Major league baseball pitcher Johan Alexander Santana was born 13 March 1979 in Tovar, Venezuela. His father, Jesus, played semi-professional baseball as a short stop. His main profession was an engineer. The first time Johan Santana tried out for youth baseball, the coach told him he was dressed inappropriately and sent him home. The next day when Johan returned, he was wearing his father's baseball jersey and his coach knew who Jesus Santana was and treated Johan better after that.
As a teen, Johan Santana played center field for the local team, the Chiquilines. Professional baseball scouts did attend Chiquiline games and Johan was soon pursued by the Houston Astros and the Colorado Rockies. Both teams ended up offering Santana the opportunity to join their clubs and Johan signed on with the Houston Astros at the age of sixteen in 1995. The next year, the seventeen year old Santana was playing in the Astro's Dominican Summer League team as a relief pitcher.
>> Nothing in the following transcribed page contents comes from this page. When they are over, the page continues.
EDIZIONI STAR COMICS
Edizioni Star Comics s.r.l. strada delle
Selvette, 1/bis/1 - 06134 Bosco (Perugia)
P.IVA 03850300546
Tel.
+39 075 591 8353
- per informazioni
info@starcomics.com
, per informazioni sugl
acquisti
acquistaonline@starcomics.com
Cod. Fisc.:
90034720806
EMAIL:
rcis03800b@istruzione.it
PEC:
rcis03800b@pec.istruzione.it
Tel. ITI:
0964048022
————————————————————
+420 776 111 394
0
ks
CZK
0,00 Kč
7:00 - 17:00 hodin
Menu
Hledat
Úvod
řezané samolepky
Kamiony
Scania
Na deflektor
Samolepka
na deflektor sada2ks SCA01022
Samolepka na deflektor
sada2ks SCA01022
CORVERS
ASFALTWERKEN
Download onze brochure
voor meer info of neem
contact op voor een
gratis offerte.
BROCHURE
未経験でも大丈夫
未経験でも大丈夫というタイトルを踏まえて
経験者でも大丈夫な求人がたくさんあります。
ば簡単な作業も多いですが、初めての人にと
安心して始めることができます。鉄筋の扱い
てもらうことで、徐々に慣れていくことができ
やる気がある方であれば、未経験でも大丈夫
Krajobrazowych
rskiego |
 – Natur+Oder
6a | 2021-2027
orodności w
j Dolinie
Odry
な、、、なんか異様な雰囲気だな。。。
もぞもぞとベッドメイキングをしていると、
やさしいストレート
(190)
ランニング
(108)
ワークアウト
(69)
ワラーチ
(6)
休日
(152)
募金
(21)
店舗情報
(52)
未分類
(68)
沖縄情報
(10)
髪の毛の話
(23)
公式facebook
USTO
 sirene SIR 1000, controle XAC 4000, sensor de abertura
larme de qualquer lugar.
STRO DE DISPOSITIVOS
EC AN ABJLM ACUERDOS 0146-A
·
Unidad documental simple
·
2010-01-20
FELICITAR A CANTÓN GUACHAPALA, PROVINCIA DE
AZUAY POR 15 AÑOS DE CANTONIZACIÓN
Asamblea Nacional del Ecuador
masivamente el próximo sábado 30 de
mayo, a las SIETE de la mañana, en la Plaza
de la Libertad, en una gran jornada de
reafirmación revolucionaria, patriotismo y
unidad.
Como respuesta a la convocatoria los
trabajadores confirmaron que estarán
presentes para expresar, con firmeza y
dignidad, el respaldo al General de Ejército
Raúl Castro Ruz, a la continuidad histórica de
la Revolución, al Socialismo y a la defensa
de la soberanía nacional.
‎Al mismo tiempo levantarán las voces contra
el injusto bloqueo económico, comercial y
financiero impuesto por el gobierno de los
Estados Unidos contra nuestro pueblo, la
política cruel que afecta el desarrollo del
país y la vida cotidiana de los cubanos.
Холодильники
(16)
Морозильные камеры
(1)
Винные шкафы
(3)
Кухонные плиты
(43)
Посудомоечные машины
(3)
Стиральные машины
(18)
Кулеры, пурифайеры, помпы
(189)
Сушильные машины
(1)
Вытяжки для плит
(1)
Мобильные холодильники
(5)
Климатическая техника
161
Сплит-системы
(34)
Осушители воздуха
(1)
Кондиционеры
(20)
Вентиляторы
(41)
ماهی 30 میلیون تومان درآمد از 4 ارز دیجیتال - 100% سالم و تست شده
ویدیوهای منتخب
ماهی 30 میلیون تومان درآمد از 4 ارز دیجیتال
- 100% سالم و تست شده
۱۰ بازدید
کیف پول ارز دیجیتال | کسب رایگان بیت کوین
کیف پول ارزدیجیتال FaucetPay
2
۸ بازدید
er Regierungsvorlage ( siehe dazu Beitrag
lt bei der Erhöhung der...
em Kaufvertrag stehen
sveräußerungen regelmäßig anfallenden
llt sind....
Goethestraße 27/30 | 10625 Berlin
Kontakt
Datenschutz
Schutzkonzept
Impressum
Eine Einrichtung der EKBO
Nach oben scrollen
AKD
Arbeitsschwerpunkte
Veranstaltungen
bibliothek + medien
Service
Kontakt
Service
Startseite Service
At age eighteen, Johan Santana received a promotion to Houston's Gulf Coast League and then played in the New York-Penn league in 1998 for the Auburn Doubledays in 1998. In the 1998 season Johan won seven games and had a total of eighty-eight strike outs in eighty-seven innings. Santana played in a Class A Midwest league in 1999, but his teammate, Aaron McNeal, received the last spot on the Houston Astros team.
Revenge was sweet when, after being selected by the Minnesota Twins, Johan's first major league win was against the Houston Astros. He is said to have framed the scorecard from that game and hung it on a wall in his parent's home. Johan Santana developed a reputation as a talented pitcher and became especially known for his slowball.
Santana won the American League Cy Young Award in 2004 and 2006. He also won the American League Gold Glove Award in 2007. In early 2008, Johan Santana was traded to the New York Mets. The Yankees and the Red Sox also wanted him. Johan has a wife, Yasmile, and two daughters, Jasmily and Jasmine.